Malgré l’imprécision des recensements faits pour l’U.N.E.S.C.O. en 1982 et l’O.N.U. en 1987 et les écarts des estimations (tabl. 1 et 2), les grandes tendances du peuplement se dégagent : accroissement soutenu, très forte concentration urbaine (80 p. 100 des habitants, dont 75 p. 100 dans la capitale Djibouti), très grande jeunesse (de 50 à 55 p. 100 de moins de quinze ans).

2. La période coloniale
L’intérêt français pour la mer Rouge se réveille dans les années 1840-1860, au moment où elle paraît devoir devenir la grande route de l’Europe vers l’océan Indien et l’Extrême-Orient et que s’ouvrent les marchés du Haut Nil et d’Abyssinie.
En possession, dès 1862, du territoire d’Obock, acheté au sultan de Tadjourah, la France ne l’occupe qu’en 1884, au moment des occupations italienne de Massaouah et anglaise de Zeyla qui préludent à la formation de l’Érythrée italienne et de la Somalie anglaise. Entre ces deux territoires, la mer Rouge et l’Abyssinie, les Français, ayant transféré le centre administratif de leur possession à Djibouti, constituent, le 22 juillet 1898, la colonie de la Côte française des Somalis.
Djibouti n’avait de valeur que comme débouché de l’Éthiopie et comme port d’escale sur la route de l’Indochine.

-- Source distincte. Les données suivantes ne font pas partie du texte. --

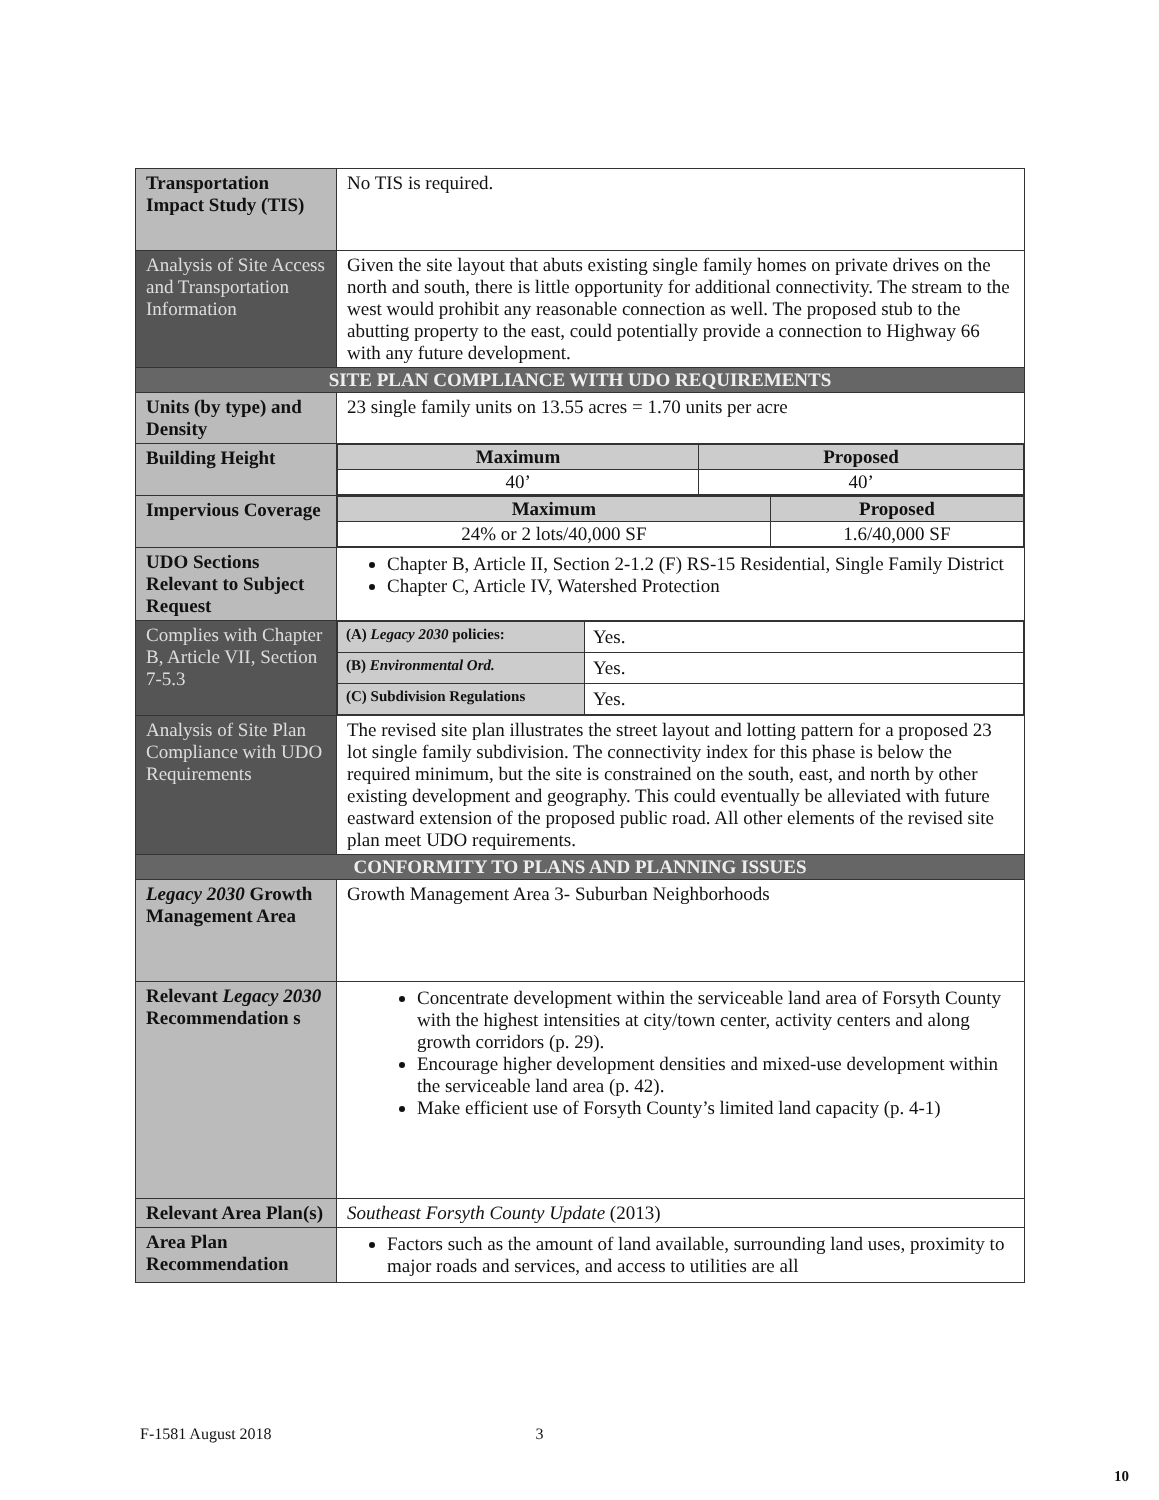| Transportation Impact Study (TIS) | No TIS is required. |
| Analysis of Site Access and Transportation Information | Given the site layout that abuts existing single family homes on private drives on the north and south, there is little opportunity for additional connectivity. The stream to the west would prohibit any reasonable connection as well. The proposed stub to the abutting property to the east, could potentially provide a connection to Highway 66 with any future development. |
| SITE PLAN COMPLIANCE WITH UDO REQUIREMENTS | |
| Units (by type) and Density | 23 single family units on 13.55 acres = 1.70 units per acre |
| Building Height | / Maximum / Proposed / / --- / --- / / 40’ / 40’ / |
| Impervious Coverage | / Maximum / Proposed / / --- / --- / / 24% or 2 lots/40,000 SF / 1.6/40,000 SF / |
| UDO Sections Relevant to Subject Request | Chapter B, Article II, Section 2-1.2 (F) RS-15 Residential, Single Family District Chapter C, Article IV, Watershed Protection |
| Complies with Chapter B, Article VII, Section 7-5.3 | / (A) Legacy 2030 policies: / Yes. / / (B) Environmental Ord. / Yes. / / (C) Subdivision Regulations / Yes. / |
| Analysis of Site Plan Compliance with UDO Requirements | The revised site plan illustrates the street layout and lotting pattern for a proposed 23 lot single family subdivision. The connectivity index for this phase is below the required minimum, but the site is constrained on the south, east, and north by other existing development and geography. This could eventually be alleviated with future eastward extension of the proposed public road. All other elements of the revised site plan meet UDO requirements. |
| CONFORMITY TO PLANS AND PLANNING ISSUES | |
| Legacy 2030 Growth Management Area | Growth Management Area 3- Suburban Neighborhoods |
| Relevant Legacy 2030 Recommendation s | Concentrate development within the serviceable land area of Forsyth County with the highest intensities at city/town center, activity centers and along growth corridors (p. 29). Encourage higher development densities and mixed-use development within the serviceable land area (p. 42). Make efficient use of Forsyth County’s limited land capacity (p. 4-1) |
| Relevant Area Plan(s) | Southeast Forsyth County Update (2013) |
| Area Plan Recommendation | Factors such as the amount of land available, surrounding land uses, proximity to major roads and services, and access to utilities are all |
F-1581 August 2018 3
10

La première fonction fut remplie avec la construction du chemin de fer reliant Addis-Abeba aux rives de la mer Rouge. Prévue dès 1894, la construction, commencée en 1897, ralentie par de nombreuses difficultés politiques et matérielles, s’accéléra après la signature d’une nouvelle convention avec l’Éthiopie en 1908 et le vote par le Parlement français de la garantie de l’État en avril 1909, pour s’achever en 1917.

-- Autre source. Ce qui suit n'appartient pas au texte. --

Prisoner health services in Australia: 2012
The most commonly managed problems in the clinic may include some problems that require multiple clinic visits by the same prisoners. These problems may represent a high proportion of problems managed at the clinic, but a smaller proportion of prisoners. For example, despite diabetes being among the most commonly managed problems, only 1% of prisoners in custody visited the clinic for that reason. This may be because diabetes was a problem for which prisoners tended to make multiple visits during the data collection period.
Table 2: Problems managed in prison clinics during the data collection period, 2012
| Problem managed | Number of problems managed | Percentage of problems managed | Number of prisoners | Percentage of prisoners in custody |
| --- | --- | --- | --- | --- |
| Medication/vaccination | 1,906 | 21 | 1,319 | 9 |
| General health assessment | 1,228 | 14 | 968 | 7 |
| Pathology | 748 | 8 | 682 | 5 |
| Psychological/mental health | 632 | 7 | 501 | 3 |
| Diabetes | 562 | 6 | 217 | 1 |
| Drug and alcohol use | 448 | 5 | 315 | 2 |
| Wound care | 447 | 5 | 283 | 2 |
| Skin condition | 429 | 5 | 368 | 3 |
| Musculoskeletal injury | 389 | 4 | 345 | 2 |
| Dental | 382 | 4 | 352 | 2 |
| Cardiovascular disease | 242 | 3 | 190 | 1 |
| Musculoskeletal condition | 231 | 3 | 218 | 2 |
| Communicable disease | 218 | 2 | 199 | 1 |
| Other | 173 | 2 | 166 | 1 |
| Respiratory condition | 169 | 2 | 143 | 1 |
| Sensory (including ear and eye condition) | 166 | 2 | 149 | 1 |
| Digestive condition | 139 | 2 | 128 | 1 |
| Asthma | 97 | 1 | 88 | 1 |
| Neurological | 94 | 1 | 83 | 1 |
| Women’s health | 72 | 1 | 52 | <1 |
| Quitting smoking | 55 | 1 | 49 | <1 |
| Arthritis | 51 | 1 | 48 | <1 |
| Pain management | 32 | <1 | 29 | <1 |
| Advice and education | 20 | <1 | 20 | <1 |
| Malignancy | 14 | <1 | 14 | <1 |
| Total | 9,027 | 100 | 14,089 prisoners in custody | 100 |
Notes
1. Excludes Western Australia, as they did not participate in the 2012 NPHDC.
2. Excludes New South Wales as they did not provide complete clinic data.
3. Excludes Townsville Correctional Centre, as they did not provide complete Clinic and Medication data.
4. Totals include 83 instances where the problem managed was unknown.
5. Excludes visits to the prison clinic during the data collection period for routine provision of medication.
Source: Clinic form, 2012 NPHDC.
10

La voie ferrée, longue de 784 kilomètres, contribua à l’essor du port. Escale des Messageries maritimes, il fut régulièrement amélioré (construction des premiers réservoirs à mazout en 1938). L’occupation de l’intérieur du pays ne donna lieu qu’à quelques combats.

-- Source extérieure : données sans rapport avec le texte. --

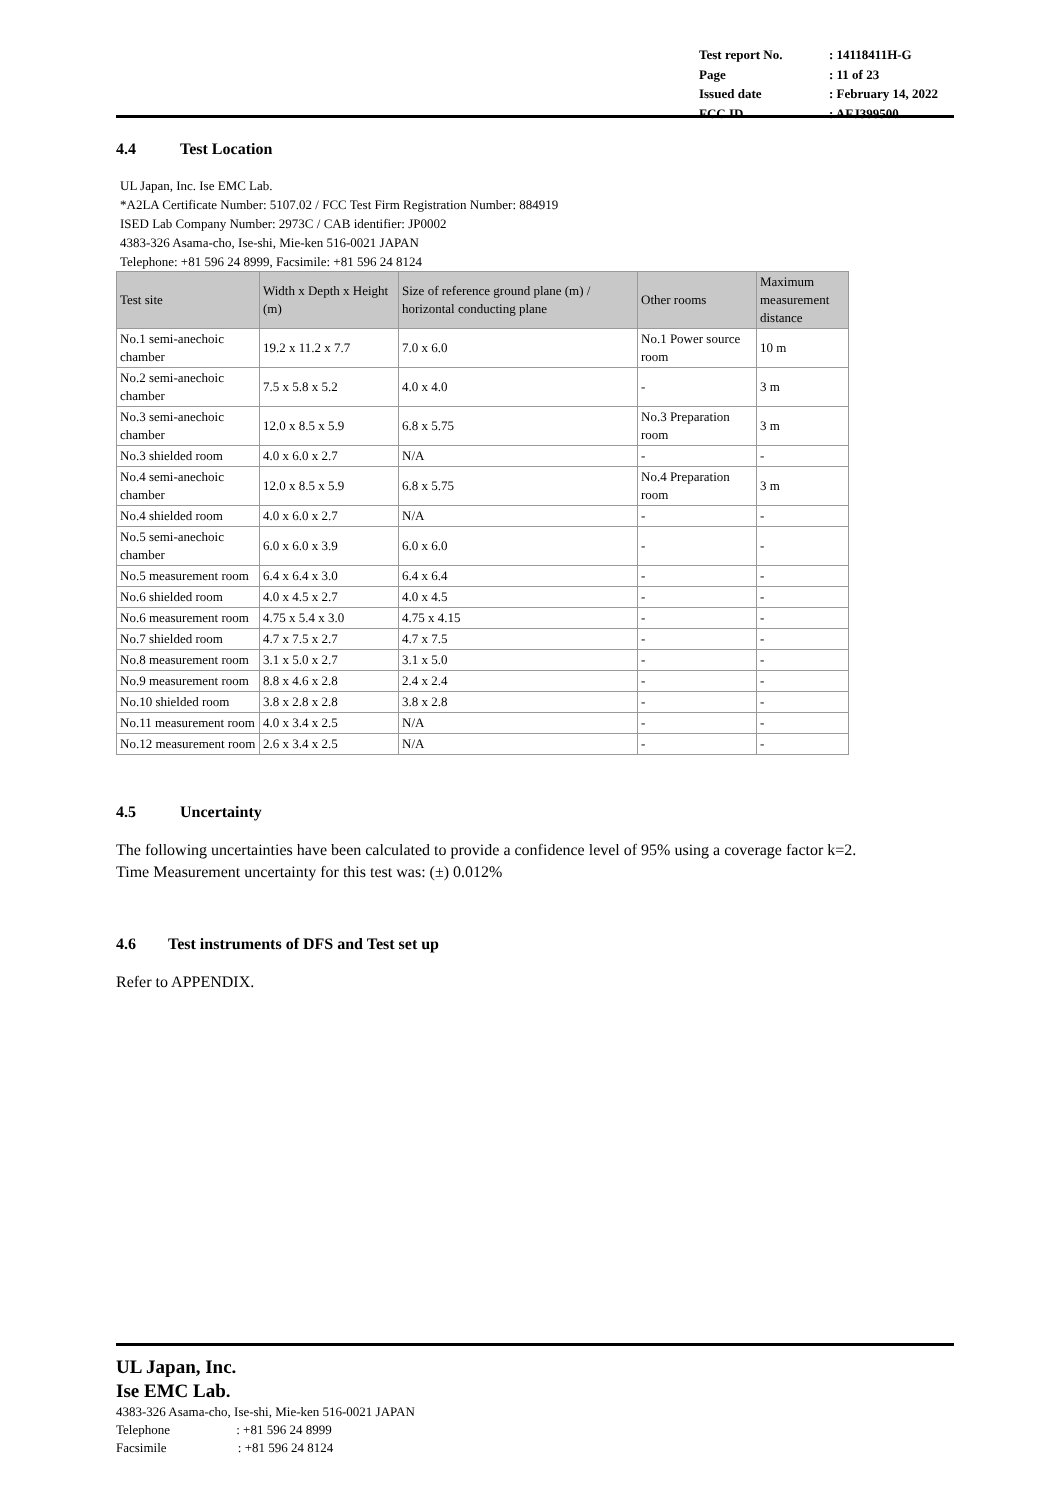| Test report No. | : 14118411H-G |
| Page | : 11 of 23 |
| Issued date | : February 14, 2022 |
| FCC ID | : AFJ399500 |
4.4 Test Location
UL Japan, Inc. Ise EMC Lab.
*A2LA Certificate Number: 5107.02 / FCC Test Firm Registration Number: 884919
ISED Lab Company Number: 2973C / CAB identifier: JP0002
4383-326 Asama-cho, Ise-shi, Mie-ken 516-0021 JAPAN
Telephone: +81 596 24 8999, Facsimile: +81 596 24 8124
| Test site | Width x Depth x Height (m) | Size of reference ground plane (m) / horizontal conducting plane | Other rooms | Maximum measurement distance |
| --- | --- | --- | --- | --- |
| No.1 semi-anechoic chamber | 19.2 x 11.2 x 7.7 | 7.0 x 6.0 | No.1 Power source room | 10 m |
| No.2 semi-anechoic chamber | 7.5 x 5.8 x 5.2 | 4.0 x 4.0 | - | 3 m |
| No.3 semi-anechoic chamber | 12.0 x 8.5 x 5.9 | 6.8 x 5.75 | No.3 Preparation room | 3 m |
| No.3 shielded room | 4.0 x 6.0 x 2.7 | N/A | - | - |
| No.4 semi-anechoic chamber | 12.0 x 8.5 x 5.9 | 6.8 x 5.75 | No.4 Preparation room | 3 m |
| No.4 shielded room | 4.0 x 6.0 x 2.7 | N/A | - | - |
| No.5 semi-anechoic chamber | 6.0 x 6.0 x 3.9 | 6.0 x 6.0 | - | - |
| No.5 measurement room | 6.4 x 6.4 x 3.0 | 6.4 x 6.4 | - | - |
| No.6 shielded room | 4.0 x 4.5 x 2.7 | 4.0 x 4.5 | - | - |
| No.6 measurement room | 4.75 x 5.4 x 3.0 | 4.75 x 4.15 | - | - |
| No.7 shielded room | 4.7 x 7.5 x 2.7 | 4.7 x 7.5 | - | - |
| No.8 measurement room | 3.1 x 5.0 x 2.7 | 3.1 x 5.0 | - | - |
| No.9 measurement room | 8.8 x 4.6 x 2.8 | 2.4 x 2.4 | - | - |
| No.10 shielded room | 3.8 x 2.8 x 2.8 | 3.8 x 2.8 | - | - |
| No.11 measurement room | 4.0 x 3.4 x 2.5 | N/A | - | - |
| No.12 measurement room | 2.6 x 3.4 x 2.5 | N/A | - | - |
4.5 Uncertainty
The following uncertainties have been calculated to provide a confidence level of 95% using a coverage factor k=2.
Time Measurement uncertainty for this test was: (±) 0.012%
4.6 Test instruments of DFS and Test set up
Refer to APPENDIX.
UL Japan, Inc.
Ise EMC Lab.
4383-326 Asama-cho, Ise-shi, Mie-ken 516-0021 JAPAN
Telephone : +81 596 24 8999
Facsimile : +81 596 24 8124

L’épreuve vint des conditions internationales. L’Italie revendiqua le territoire, obtint par l’accord de 1935 une participation au chemin de fer. La guerre d’Éthiopie, les sanctions économiques en novembre 1935, la prise d’Addis-Abeba par les troupes italiennes en mai 1936 et la constitution de l’Afrique orientale italienne ralentirent les activités commerciales. Le refus de reconnaître la France libre fit peser un sévère blocus sur la colonie jusqu’à son ralliement en décembre 1942.
Le territoire sortait exsangue en 1945 d’une décennie de difficultés. La reprise allait être rapide. L’après-guerre apporte des transformations administratives importantes, un nouvel élan économique, une foudroyante reprise de la démographie.
La Côte française des Somalis devient, en 1946, territoire d’outre-mer. Les habitants accèdent au statut de citoyen français, élisent une assemblée territoriale et envoient un représentant à chacune des assemblées métropolitaines. Dix ans plus tard, la loi-cadre de 1956 fait franchir une nouvelle étape en créant, auprès du gouvernement général, un conseil de gouvernement de huit ministres.
L’évolution économique est marquée par la restitution à la France du contrôle du chemin de fer, par la transformation en port franc de Djibouti et, corrélativement, le rattachement au dollar du nouveau franc de Djibouti (1949).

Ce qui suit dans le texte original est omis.